Alfonso had asked me afterwards whether I understood communication at all. No, I replied. I did not understand communication. I did not understand connection.

‘But,’ Alfonso said. ‘You are friends with me.’

‘It is an exception,’ I had told him. ‘I am struggling. I don’t understand other people.’

‘I think,’ Alfonso said, ‘that the problem is that you understand them all too well.’

‘Not at all,’ I replied. ‘I don’t understand anything or anyone.’

‘Why then,’ Alfonso continued, ‘do you then characterise this world as what it is according to your agenda?’

‘Who doesn’t?’ I had asked Alfonso.

Promptly, he then changed the topic. He asked me what I wanted. He said, ‘I thought you wanted to meet someone? I introduced you to someone there. You did nothing.’

‘I want to be left alone and in peace if I am never going to have any genuine connection with anyone.’

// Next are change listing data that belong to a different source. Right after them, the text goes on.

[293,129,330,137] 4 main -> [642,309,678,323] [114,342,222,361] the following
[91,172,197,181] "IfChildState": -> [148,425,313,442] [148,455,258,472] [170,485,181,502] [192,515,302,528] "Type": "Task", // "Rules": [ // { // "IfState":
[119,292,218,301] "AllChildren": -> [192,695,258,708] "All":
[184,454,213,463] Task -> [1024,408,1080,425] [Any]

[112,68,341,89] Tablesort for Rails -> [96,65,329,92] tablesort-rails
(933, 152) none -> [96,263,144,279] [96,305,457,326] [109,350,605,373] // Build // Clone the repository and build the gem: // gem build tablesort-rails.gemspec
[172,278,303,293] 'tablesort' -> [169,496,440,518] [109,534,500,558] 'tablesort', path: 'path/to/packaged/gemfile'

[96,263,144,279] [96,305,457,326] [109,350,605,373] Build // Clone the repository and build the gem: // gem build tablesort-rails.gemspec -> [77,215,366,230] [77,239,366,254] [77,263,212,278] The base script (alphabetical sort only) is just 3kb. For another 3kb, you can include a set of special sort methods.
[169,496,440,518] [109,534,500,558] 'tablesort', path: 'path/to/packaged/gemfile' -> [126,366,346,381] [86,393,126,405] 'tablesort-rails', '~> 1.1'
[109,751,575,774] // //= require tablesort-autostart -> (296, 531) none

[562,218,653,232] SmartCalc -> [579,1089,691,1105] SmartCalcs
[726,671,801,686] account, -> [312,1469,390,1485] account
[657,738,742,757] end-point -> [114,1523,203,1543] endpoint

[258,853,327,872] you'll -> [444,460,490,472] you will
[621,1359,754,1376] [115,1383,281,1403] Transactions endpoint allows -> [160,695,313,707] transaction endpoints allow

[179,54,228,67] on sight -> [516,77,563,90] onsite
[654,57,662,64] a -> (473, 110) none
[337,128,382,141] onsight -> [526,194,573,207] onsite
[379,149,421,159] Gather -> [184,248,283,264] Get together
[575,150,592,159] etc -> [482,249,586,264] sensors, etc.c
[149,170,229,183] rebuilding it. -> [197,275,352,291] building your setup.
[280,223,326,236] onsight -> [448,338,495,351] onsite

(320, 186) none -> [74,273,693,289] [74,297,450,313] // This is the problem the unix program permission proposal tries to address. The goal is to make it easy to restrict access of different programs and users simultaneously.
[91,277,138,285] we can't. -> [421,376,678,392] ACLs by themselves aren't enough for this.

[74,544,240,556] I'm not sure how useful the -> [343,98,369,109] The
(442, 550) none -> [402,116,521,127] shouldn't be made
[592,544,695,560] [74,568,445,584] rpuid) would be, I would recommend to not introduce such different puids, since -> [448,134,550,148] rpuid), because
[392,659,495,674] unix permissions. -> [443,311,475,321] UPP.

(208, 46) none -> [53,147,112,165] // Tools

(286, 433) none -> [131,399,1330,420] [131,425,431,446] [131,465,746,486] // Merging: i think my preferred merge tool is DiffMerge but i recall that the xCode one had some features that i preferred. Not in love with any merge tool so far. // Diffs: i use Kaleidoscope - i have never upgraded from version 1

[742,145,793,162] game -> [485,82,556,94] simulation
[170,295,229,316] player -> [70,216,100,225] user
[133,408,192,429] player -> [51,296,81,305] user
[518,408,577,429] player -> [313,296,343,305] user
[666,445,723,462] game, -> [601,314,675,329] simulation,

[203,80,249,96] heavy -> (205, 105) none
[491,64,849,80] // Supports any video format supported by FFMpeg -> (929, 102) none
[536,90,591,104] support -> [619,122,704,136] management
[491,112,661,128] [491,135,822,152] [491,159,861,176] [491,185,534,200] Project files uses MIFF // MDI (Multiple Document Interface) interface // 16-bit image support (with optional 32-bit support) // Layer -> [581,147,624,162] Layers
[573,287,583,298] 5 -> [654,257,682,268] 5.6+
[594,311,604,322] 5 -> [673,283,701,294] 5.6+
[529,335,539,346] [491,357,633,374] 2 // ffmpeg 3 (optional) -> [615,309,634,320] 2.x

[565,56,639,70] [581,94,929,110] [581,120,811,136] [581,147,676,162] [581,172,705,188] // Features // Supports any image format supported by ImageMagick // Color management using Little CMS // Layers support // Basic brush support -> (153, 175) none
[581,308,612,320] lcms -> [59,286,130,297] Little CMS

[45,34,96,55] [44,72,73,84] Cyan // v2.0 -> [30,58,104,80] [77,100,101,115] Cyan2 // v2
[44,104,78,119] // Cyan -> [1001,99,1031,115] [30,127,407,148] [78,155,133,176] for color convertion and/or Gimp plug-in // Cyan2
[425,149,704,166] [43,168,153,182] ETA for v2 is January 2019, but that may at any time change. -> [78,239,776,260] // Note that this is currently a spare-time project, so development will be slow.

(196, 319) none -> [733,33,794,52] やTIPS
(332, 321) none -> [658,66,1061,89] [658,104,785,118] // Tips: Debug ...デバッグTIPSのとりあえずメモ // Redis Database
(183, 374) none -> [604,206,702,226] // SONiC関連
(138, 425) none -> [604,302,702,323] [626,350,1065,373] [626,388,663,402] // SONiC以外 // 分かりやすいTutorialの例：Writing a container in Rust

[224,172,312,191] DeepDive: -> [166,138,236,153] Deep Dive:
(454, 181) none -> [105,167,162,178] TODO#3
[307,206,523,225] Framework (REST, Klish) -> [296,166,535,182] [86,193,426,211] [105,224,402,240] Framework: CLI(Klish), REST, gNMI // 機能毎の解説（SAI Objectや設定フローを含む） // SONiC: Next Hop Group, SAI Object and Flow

‘You cannot be alone. You live in a society. And you do not want to be isolated. Your body and your mind is sickening because you don’t have a genuine connection in your life.’

‘You have no evidence of that,’ I told Alfonso. ‘When anybody looks at me, they cannot tell if I am sad or if I am happy. I laugh. I joke around. Whether I am acting or not, nobody knows the difference. Even those that think they are closest to me don’t know what I think or feel about anything. I am inscrutable. You do not know that I am sick or sickening. I keep it to myself.’

‘There is something off in you,’ said Alfonso. ‘Why do you think nothing is working for you? It is because there is something off.’

‘Possibly,’ I told him. I was wondering what it was that I wanted. Did I want anything at all now? Or had I just given up? There is a psychology experiment with dogs, ‘learned helplessness’. At a certain point, you realise that nothing you ever do is going to make any difference to your predicament. And then, you just give up. Had I reached that point now?